## YOUR TASK:
Print every line below. Match each one exactly.

(Extracted data entries)
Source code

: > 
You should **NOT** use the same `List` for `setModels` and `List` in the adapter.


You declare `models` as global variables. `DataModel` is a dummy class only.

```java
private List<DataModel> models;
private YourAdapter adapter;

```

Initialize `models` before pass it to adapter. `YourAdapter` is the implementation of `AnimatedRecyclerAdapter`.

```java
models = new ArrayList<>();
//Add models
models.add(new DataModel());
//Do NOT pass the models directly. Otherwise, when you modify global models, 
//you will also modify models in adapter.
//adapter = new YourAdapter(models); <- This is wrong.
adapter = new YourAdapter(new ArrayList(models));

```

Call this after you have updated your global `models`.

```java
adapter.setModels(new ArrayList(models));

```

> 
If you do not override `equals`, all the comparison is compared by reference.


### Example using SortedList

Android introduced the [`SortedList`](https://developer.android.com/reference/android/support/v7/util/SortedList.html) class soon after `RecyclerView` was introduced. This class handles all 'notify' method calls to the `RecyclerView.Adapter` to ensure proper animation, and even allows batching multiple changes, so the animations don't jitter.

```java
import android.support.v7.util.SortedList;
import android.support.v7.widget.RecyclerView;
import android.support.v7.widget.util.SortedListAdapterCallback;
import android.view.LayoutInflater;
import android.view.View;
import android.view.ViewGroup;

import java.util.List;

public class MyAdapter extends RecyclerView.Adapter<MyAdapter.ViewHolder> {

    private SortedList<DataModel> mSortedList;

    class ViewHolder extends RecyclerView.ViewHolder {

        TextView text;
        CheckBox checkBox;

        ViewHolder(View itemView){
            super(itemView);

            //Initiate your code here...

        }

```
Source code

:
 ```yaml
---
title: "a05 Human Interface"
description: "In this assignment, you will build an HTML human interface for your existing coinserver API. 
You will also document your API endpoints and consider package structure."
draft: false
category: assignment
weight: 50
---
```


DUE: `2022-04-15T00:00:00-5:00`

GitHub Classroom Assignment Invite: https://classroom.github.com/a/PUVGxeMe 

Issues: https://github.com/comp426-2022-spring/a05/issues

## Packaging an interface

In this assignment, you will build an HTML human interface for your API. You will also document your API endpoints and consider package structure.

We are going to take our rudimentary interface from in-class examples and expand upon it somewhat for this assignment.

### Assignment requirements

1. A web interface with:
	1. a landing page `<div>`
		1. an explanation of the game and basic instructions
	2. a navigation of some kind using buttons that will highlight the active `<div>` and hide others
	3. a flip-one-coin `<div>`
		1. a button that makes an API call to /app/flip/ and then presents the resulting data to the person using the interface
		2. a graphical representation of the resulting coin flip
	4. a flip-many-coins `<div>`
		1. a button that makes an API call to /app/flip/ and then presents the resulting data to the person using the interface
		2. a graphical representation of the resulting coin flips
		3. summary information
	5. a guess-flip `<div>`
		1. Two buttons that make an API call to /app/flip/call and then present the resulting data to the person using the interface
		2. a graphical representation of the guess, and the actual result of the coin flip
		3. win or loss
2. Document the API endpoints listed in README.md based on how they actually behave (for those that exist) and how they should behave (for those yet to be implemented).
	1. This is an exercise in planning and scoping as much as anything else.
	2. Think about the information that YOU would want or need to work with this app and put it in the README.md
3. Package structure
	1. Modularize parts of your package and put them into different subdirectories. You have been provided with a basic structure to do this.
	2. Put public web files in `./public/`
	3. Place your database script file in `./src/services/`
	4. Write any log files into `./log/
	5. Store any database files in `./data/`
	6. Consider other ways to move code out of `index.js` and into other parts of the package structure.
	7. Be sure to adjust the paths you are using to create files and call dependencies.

## RESULT OF THIS TASK:
Source code

: > 
You should **NOT** use the same `List` for `setModels` and `List` in the adapter.


You declare `models` as global variables. `DataModel` is a dummy class only.

```java
private List<DataModel> models;
private YourAdapter adapter;

```

Initialize `models` before pass it to adapter. `YourAdapter` is the implementation of `AnimatedRecyclerAdapter`.

```java
models = new ArrayList<>();
//Add models
models.add(new DataModel());
//Do NOT pass the models directly. Otherwise, when you modify global models, 
//you will also modify models in adapter.
//adapter = new YourAdapter(models); <- This is wrong.
adapter = new YourAdapter(new ArrayList(models));

```

Call this after you have updated your global `models`.

```java
adapter.setModels(new ArrayList(models));

```

> 
If you do not override `equals`, all the comparison is compared by reference.


### Example using SortedList

Android introduced the [`SortedList`](https://developer.android.com/reference/android/support/v7/util/SortedList.html) class soon after `RecyclerView` was introduced. This class handles all 'notify' method calls to the `RecyclerView.Adapter` to ensure proper animation, and even allows batching multiple changes, so the animations don't jitter.

```java
import android.support.v7.util.SortedList;
import android.support.v7.widget.RecyclerView;
import android.support.v7.widget.util.SortedListAdapterCallback;
import android.view.LayoutInflater;
import android.view.View;
import android.view.ViewGroup;

import java.util.List;

public class MyAdapter extends RecyclerView.Adapter<MyAdapter.ViewHolder> {

    private SortedList<DataModel> mSortedList;

    class ViewHolder extends RecyclerView.ViewHolder {

        TextView text;
        CheckBox checkBox;

        ViewHolder(View itemView){
            super(itemView);

            //Initiate your code here...

        }

```
Source code

:
 ```yaml
---
title: "a05 Human Interface"
description: "In this assignment, you will build an HTML human interface for your existing coinserver API. 
You will also document your API endpoints and consider package structure."
draft: false
category: assignment
weight: 50
---
```


DUE: `2022-04-15T00:00:00-5:00`

GitHub Classroom Assignment Invite: https://classroom.github.com/a/PUVGxeMe 

Issues: https://github.com/comp426-2022-spring/a05/issues

## Packaging an interface

In this assignment, you will build an HTML human interface for your API. You will also document your API endpoints and consider package structure.

We are going to take our rudimentary interface from in-class examples and expand upon it somewhat for this assignment.

### Assignment requirements

1. A web interface with:
	1. a landing page `<div>`
		1. an explanation of the game and basic instructions
	2. a navigation of some kind using buttons that will highlight the active `<div>` and hide others
	3. a flip-one-coin `<div>`
		1. a button that makes an API call to /app/flip/ and then presents the resulting data to the person using the interface
		2. a graphical representation of the resulting coin flip
	4. a flip-many-coins `<div>`
		1. a button that makes an API call to /app/flip/ and then presents the resulting data to the person using the interface
		2. a graphical representation of the resulting coin flips
		3. summary information
	5. a guess-flip `<div>`
		1. Two buttons that make an API call to /app/flip/call and then present the resulting data to the person using the interface
		2. a graphical representation of the guess, and the actual result of the coin flip
		3. win or loss
2. Document the API endpoints listed in README.md based on how they actually behave (for those that exist) and how they should behave (for those yet to be implemented).
	1. This is an exercise in planning and scoping as much as anything else.
	2. Think about the information that YOU would want or need to work with this app and put it in the README.md
3. Package structure
	1. Modularize parts of your package and put them into different subdirectories. You have been provided with a basic structure to do this.
	2. Put public web files in `./public/`
	3. Place your database script file in `./src/services/`
	4. Write any log files into `./log/
	5. Store any database files in `./data/`
	6. Consider other ways to move code out of `index.js` and into other parts of the package structure.
	7. Be sure to adjust the paths you are using to create files and call dependencies.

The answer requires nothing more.